Each entry is to be given again exactly; drop the images.

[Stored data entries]
◇ ◇ ◇ ◇ ◇
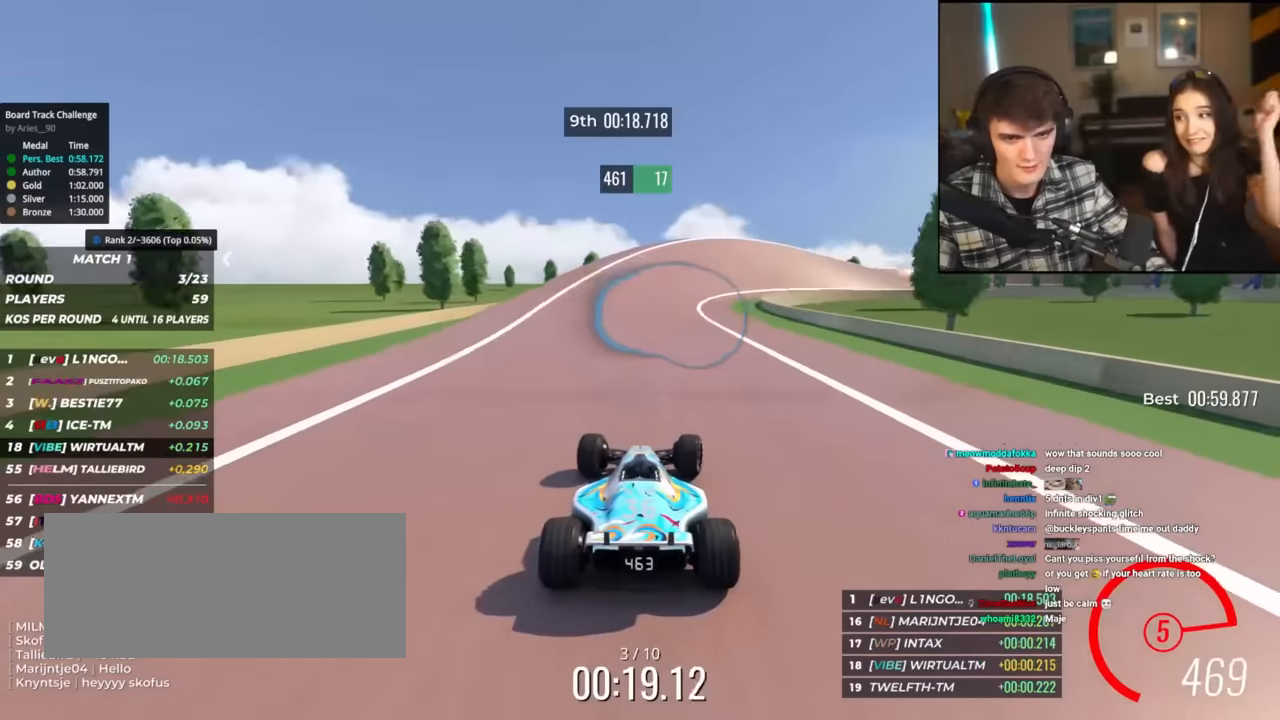
{"keys": ["right", "up"], "events": [[16, "right", "up"], [116, "right", "down"]]}
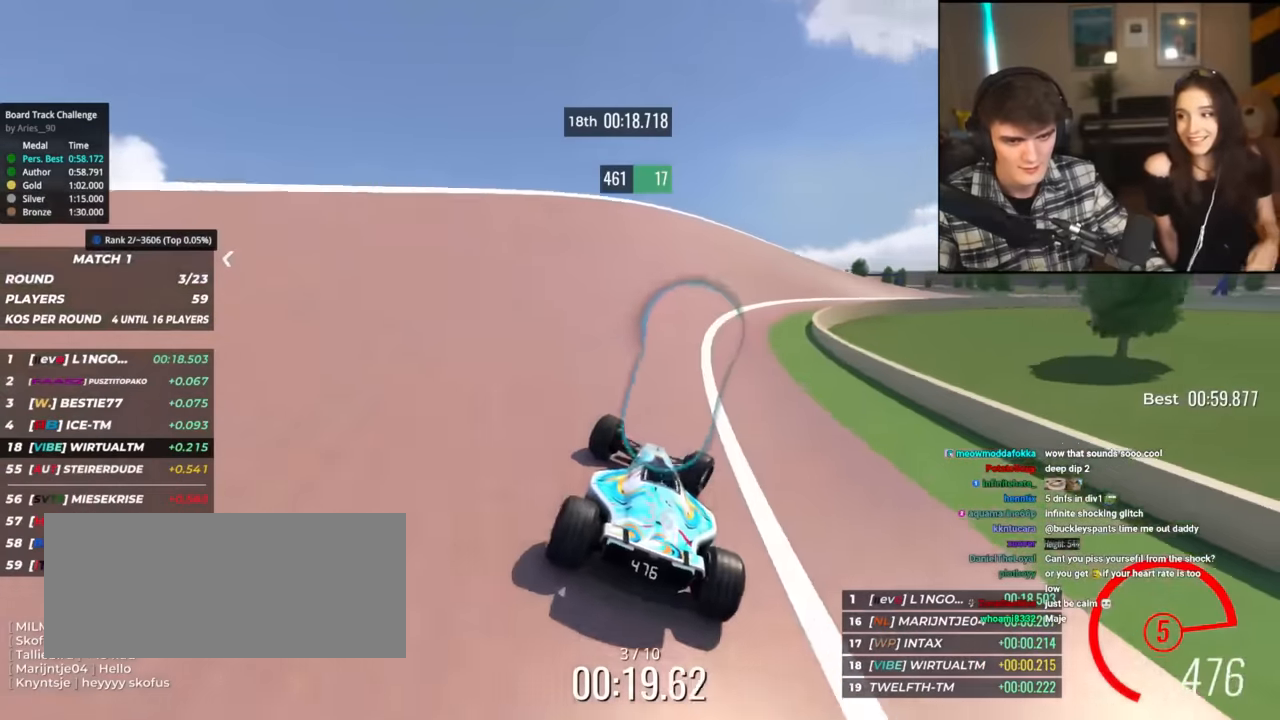
{"keys": ["right", "up"], "events": [[184, "right", "up"], [234, "right", "down"]]}
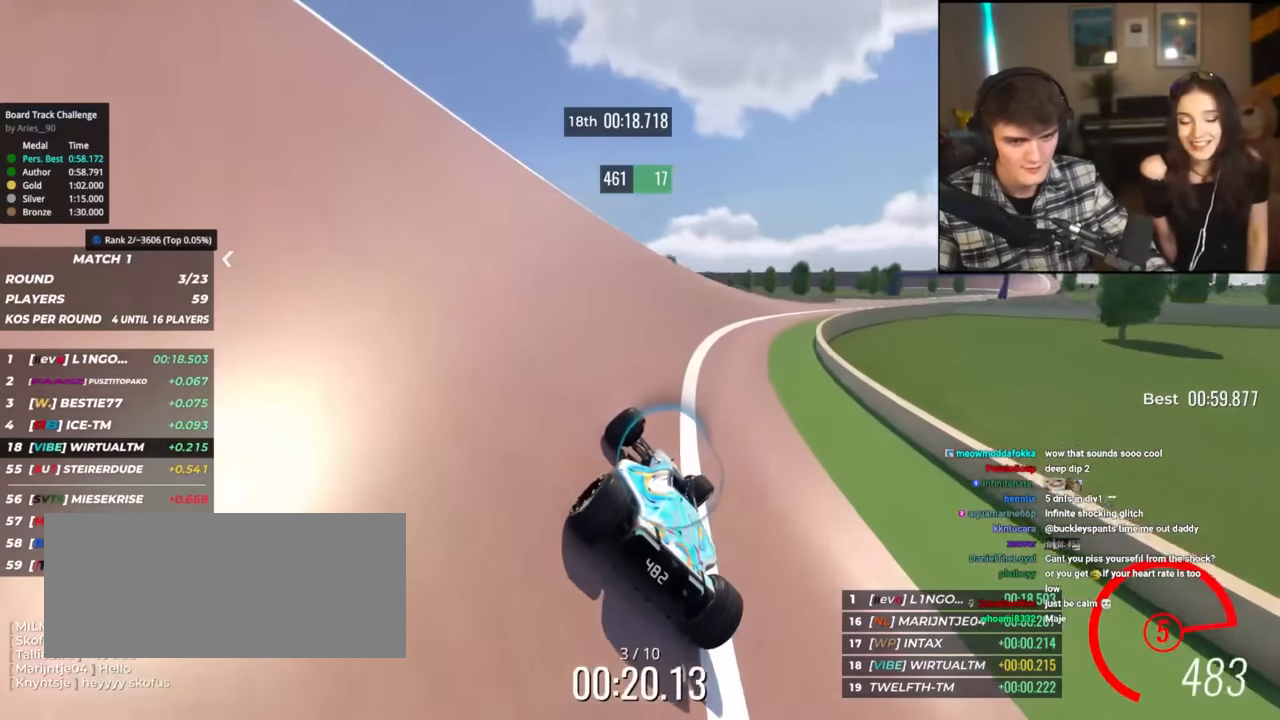
{"keys": ["right", "up"], "events": []}
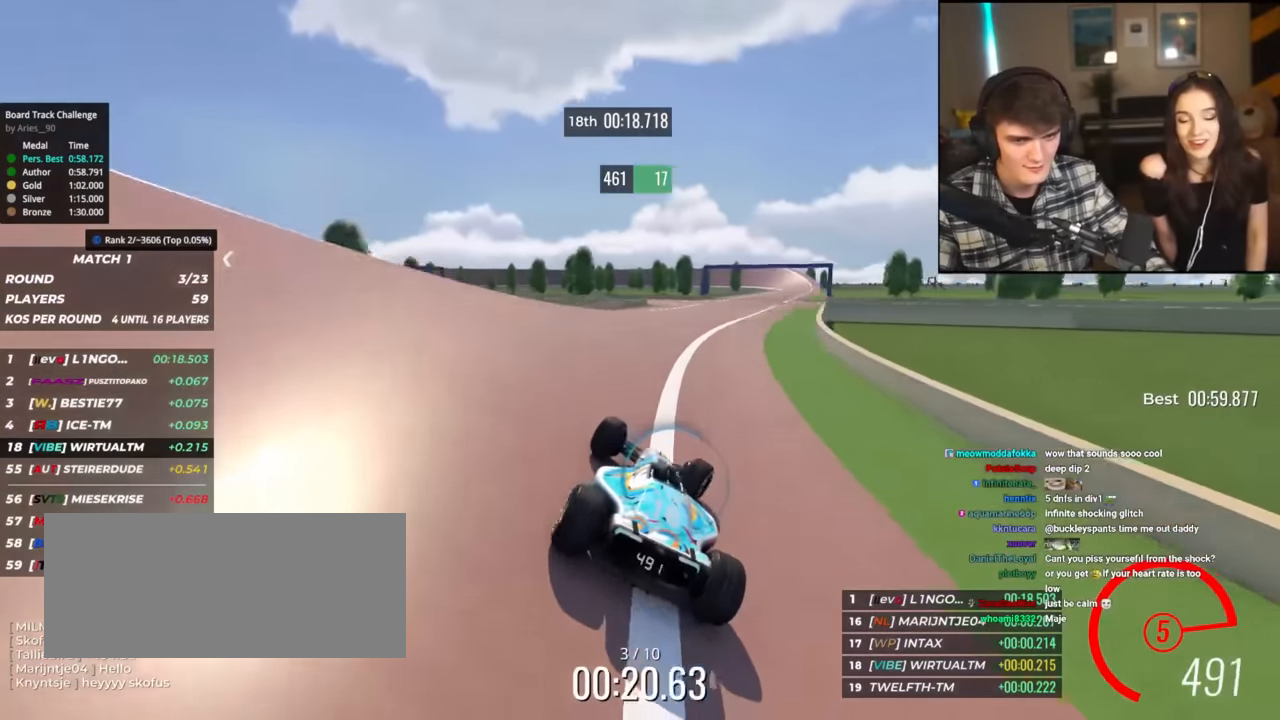
{"keys": ["up"], "events": [[350, "right", "up"]]}
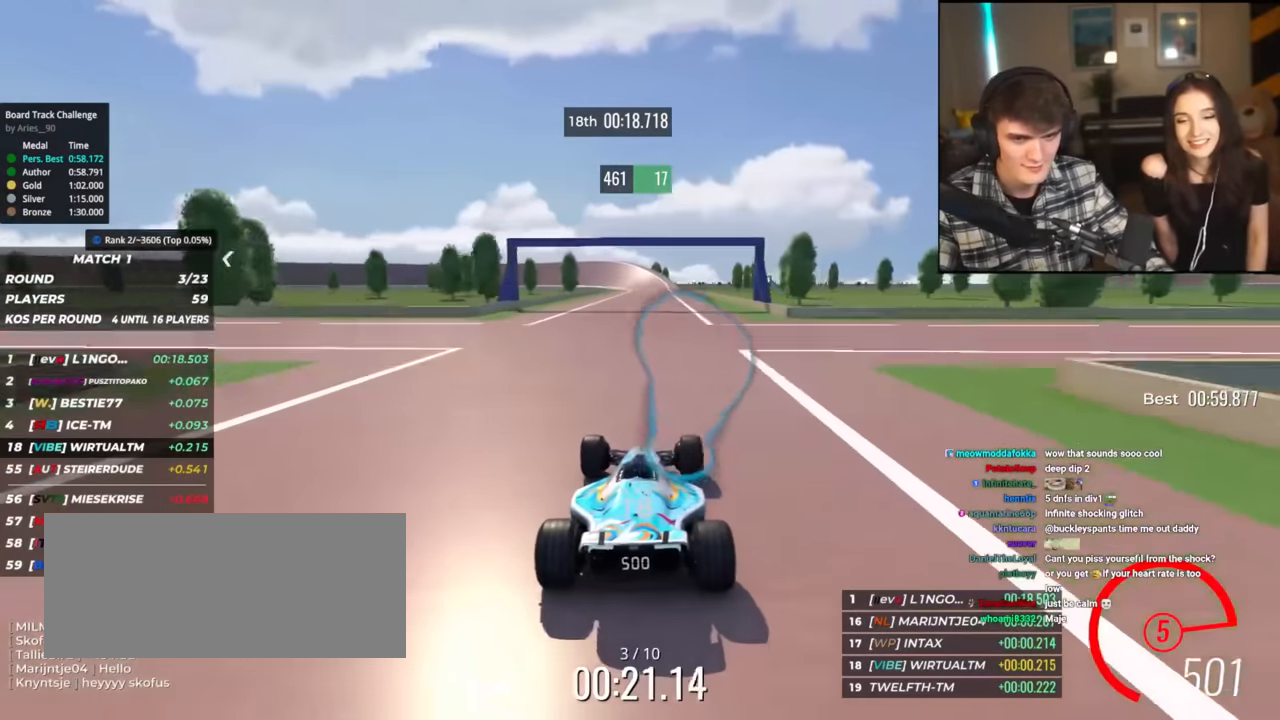
{"keys": ["up"], "events": [[183, "left", "down"], [267, "left", "up"]]}
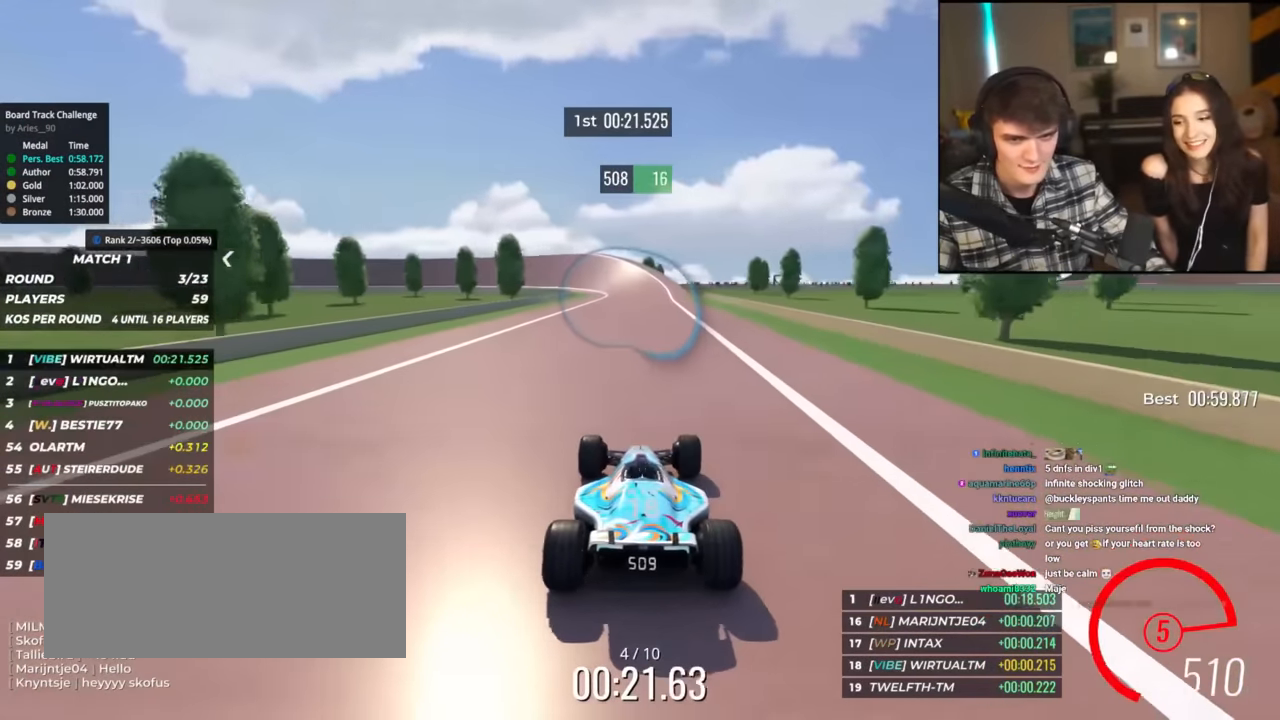
{"keys": ["left", "up"], "events": [[434, "left", "down"]]}
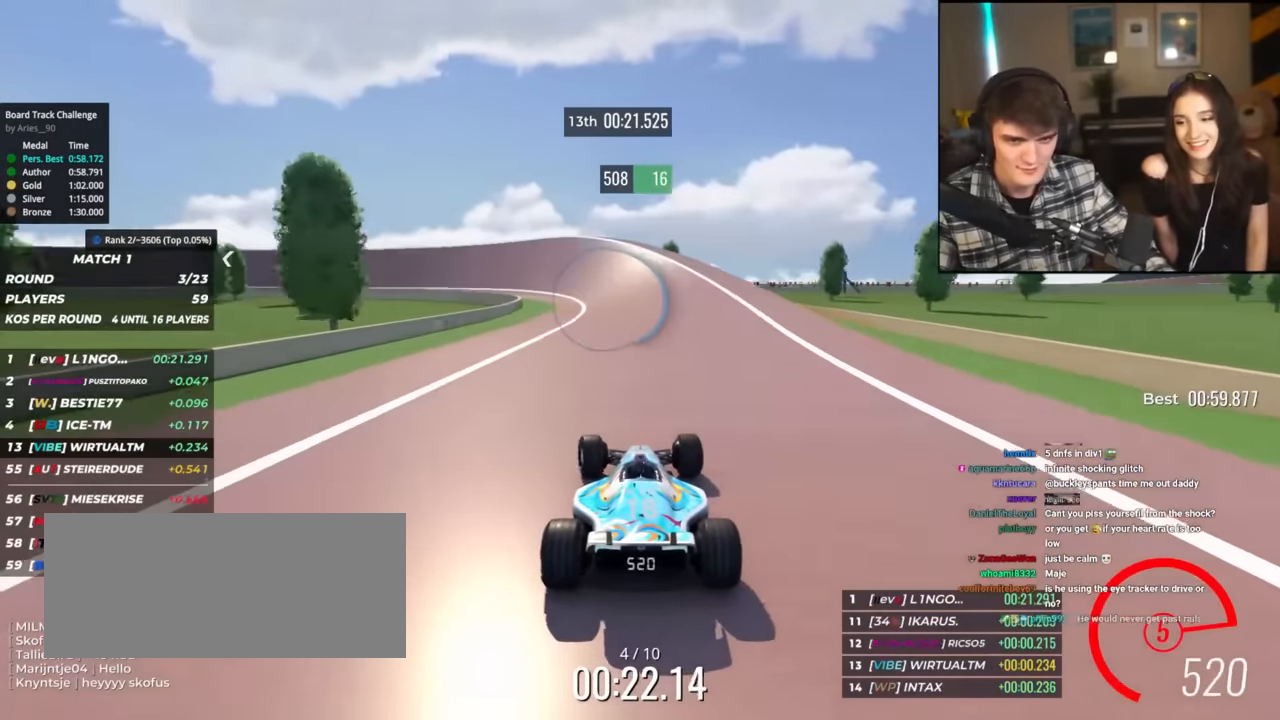
{"keys": ["left", "up"], "events": [[250, "left", "up"], [400, "left", "down"]]}
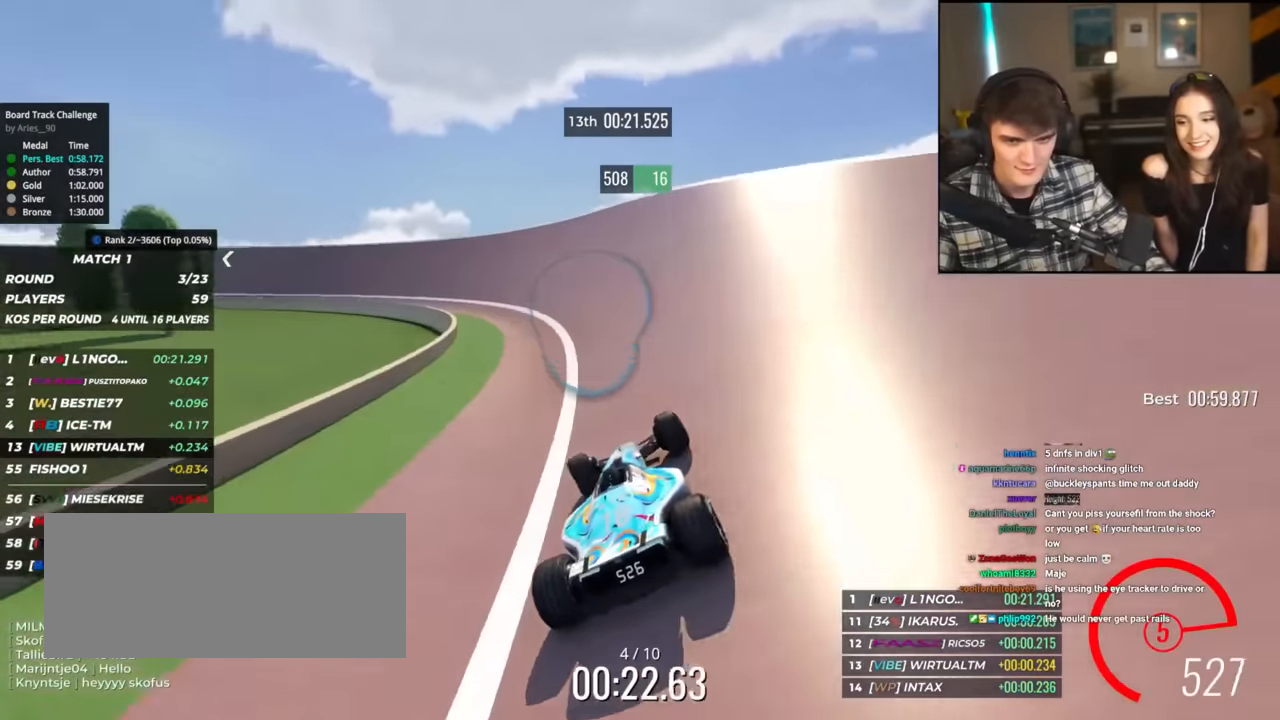
{"keys": ["left", "up"], "events": []}
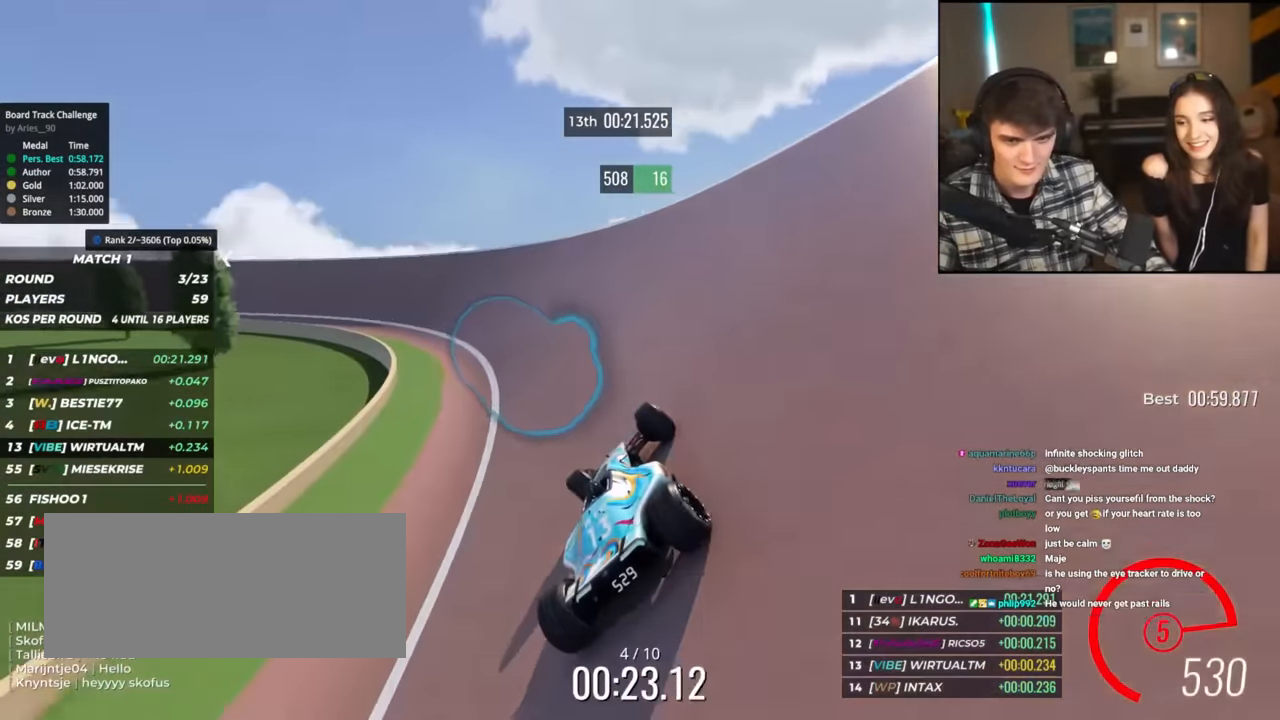
{"keys": ["left", "up"], "events": []}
◇ ◇ ◇ ◇ ◇
**Problem solution:**
{"keys": ["right", "up"], "events": [[16, "right", "up"], [116, "right", "down"]]}
{"keys": ["right", "up"], "events": [[184, "right", "up"], [234, "right", "down"]]}
{"keys": ["right", "up"], "events": []}
{"keys": ["up"], "events": [[350, "right", "up"]]}
{"keys": ["up"], "events": [[183, "left", "down"], [267, "left", "up"]]}
{"keys": ["left", "up"], "events": [[434, "left", "down"]]}
{"keys": ["left", "up"], "events": [[250, "left", "up"], [400, "left", "down"]]}
{"keys": ["left", "up"], "events": []}
{"keys": ["left", "up"], "events": []}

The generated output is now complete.